The woman who called herself Ivy rested against the Crown Prince as though accustomed to such support.
Suspicion filled his gaze.
*Her smile earlier. This composure now. And those words.*
*Suspicious. Far too suspicious.*
As a knight, his experience told him to remove her from his lord’s side.
But another instinct warned him not to intrude.
He hesitated.
Meanwhile, Evelyn slowly regained her composure.
Rexfail signaled to Gail.
The clever young attendant quietly left the room with the teapot, making sure the barking dog did not reenter.
“Are you well?”
Rexfail pressed a light kiss to her temple as he asked.
The thought that he was gentle with women other than herself made her chest tighten.
She pushed him away and sat upright.
Though the dizziness had not fully vanished, she could move.
She closed her eyes and curled her shoulders slightly inward.
It was an old habit of the former Crown Princess Evelyn.
Whenever she needed stability or to gather her thoughts, she would fold herself inward like that.
“I am ‘Ivy.’ But I do not know who this ‘Ivy’ you speak of is.”
Rexfail smiled unconsciously.
Even without looking directly at him, she furrowed her brows exactly as she used to.
A small laugh escaped him.
“Your Highness.”
“Call me Rex.”
She ignored him.
“I am Raven. I do not know whom you see in me, but I am not that person.”
It was the first deliberate lie she had spoken.
“I do not know how you learned I was called ‘Ivy,’ but the Ivy you are calling is someone else.”
Leave me.
Just as you did when my poisoned body was healed and you abandoned me without regret.
But as before, her wish was crushed.
“Ivy.”
He lifted her hand and pressed his lips to the back of it.
She flinched as though burned by wax.
He did not release her.
“Evelyn.”
Her thoughts stopped.
The name she had lost in death was spoken again.
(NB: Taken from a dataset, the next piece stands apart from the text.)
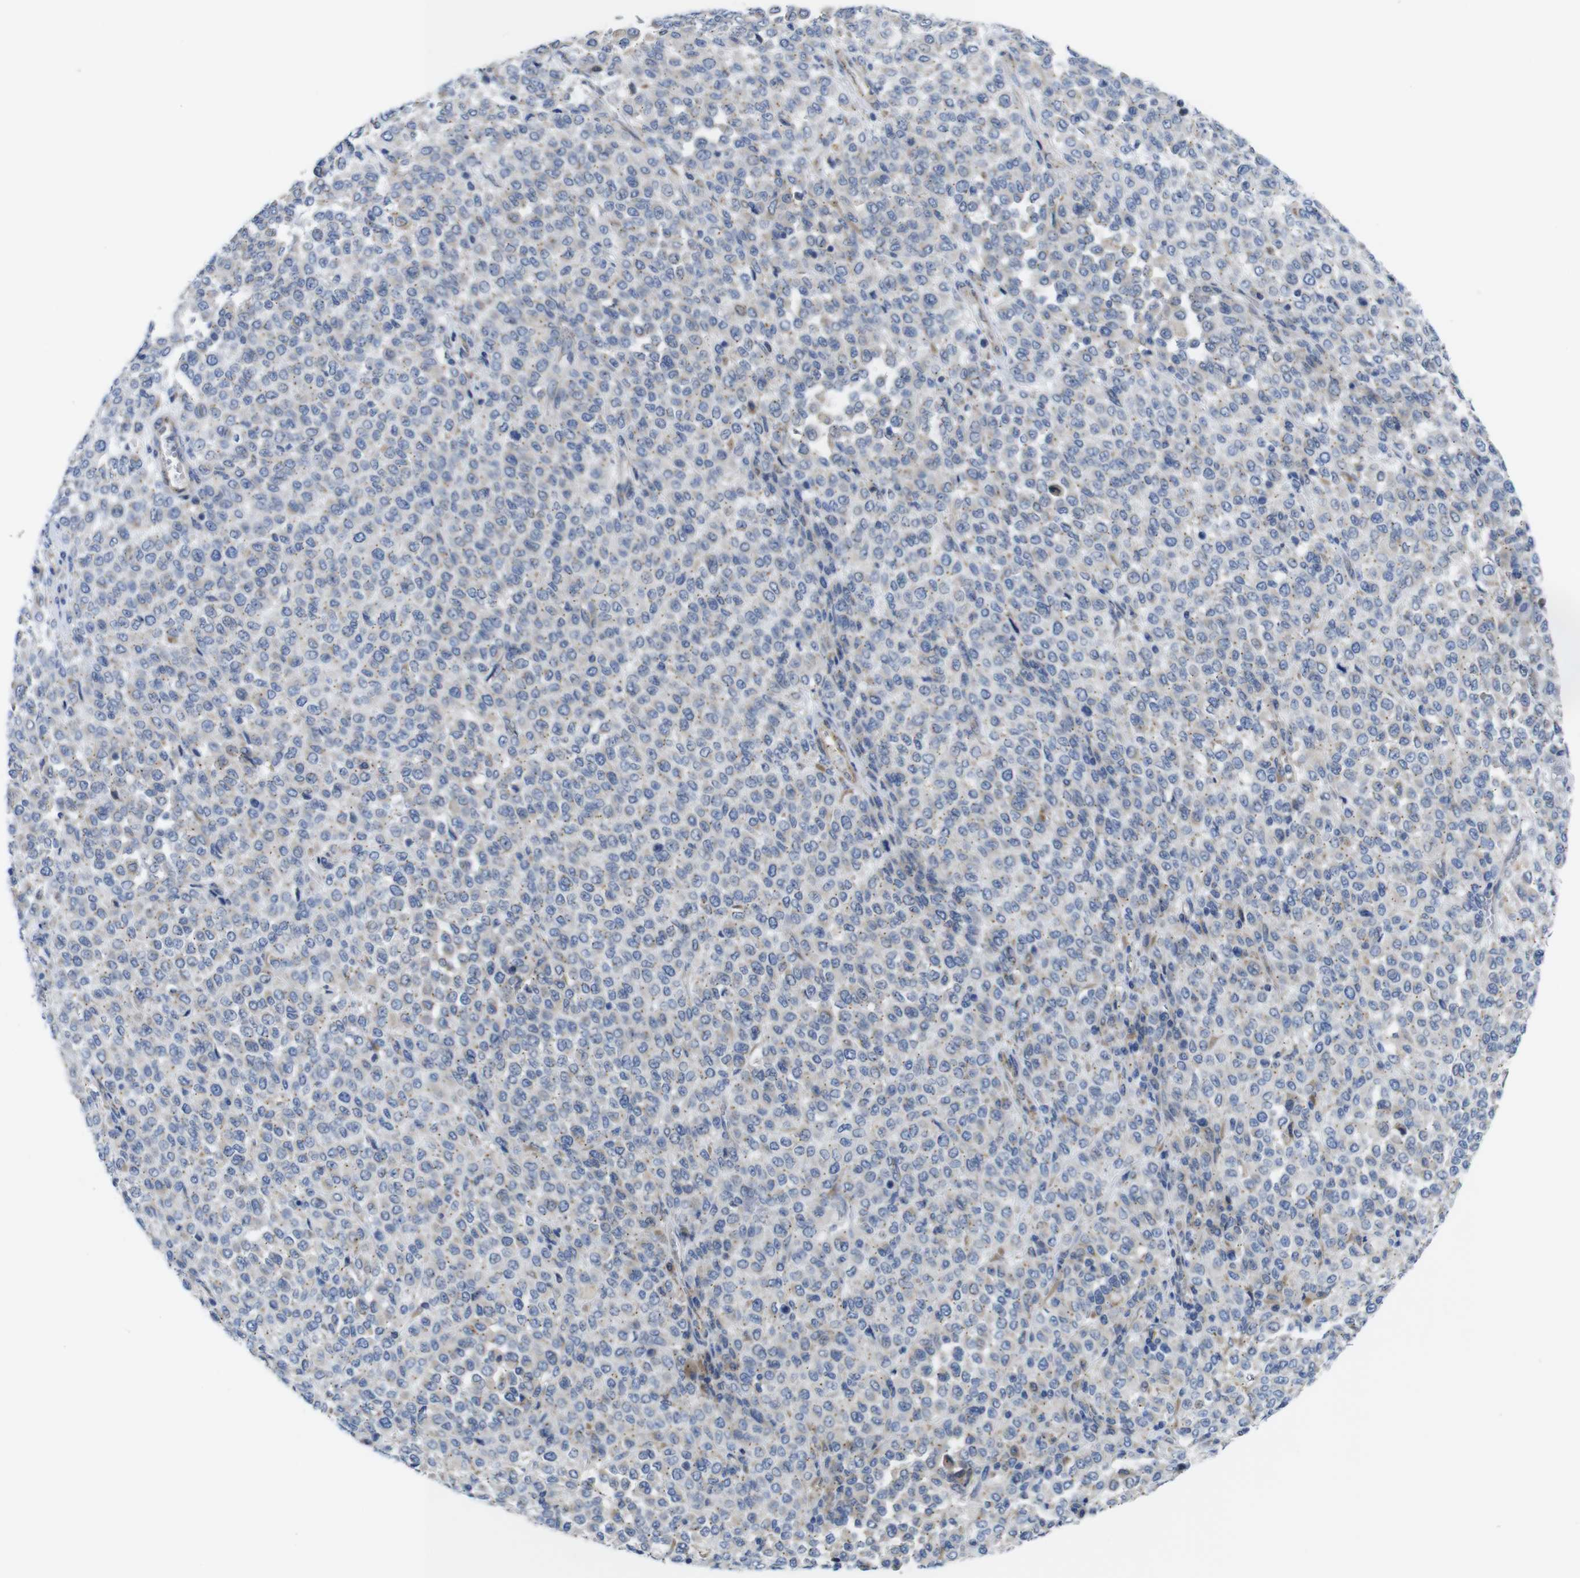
{"staining": {"intensity": "weak", "quantity": "25%-75%", "location": "cytoplasmic/membranous"}, "tissue": "melanoma", "cell_type": "Tumor cells", "image_type": "cancer", "snomed": [{"axis": "morphology", "description": "Malignant melanoma, Metastatic site"}, {"axis": "topography", "description": "Pancreas"}], "caption": "IHC staining of malignant melanoma (metastatic site), which displays low levels of weak cytoplasmic/membranous staining in approximately 25%-75% of tumor cells indicating weak cytoplasmic/membranous protein positivity. The staining was performed using DAB (3,3'-diaminobenzidine) (brown) for protein detection and nuclei were counterstained in hematoxylin (blue).", "gene": "DDRGK1", "patient": {"sex": "female", "age": 30}}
And it was spoken sweetly.
Confusion, denial, and the urge to demand answers tore at her.
“You are mad.”
Her voice trembled as she said it.
Rexfail laughed softly.
Each burst of laughter shook his shoulders.
He leaned over her like grass bending in the wind.
She tried to avoid him, but failed.
Rexfail rested against her legs and murmured quietly.
“Evelyn.”
She did not answer.
He held her firmly.
“You have returned. To me.”
His eyes closed in satisfaction.
Across the room, Fenril’s anxious gaze met Evelyn’s restrained one.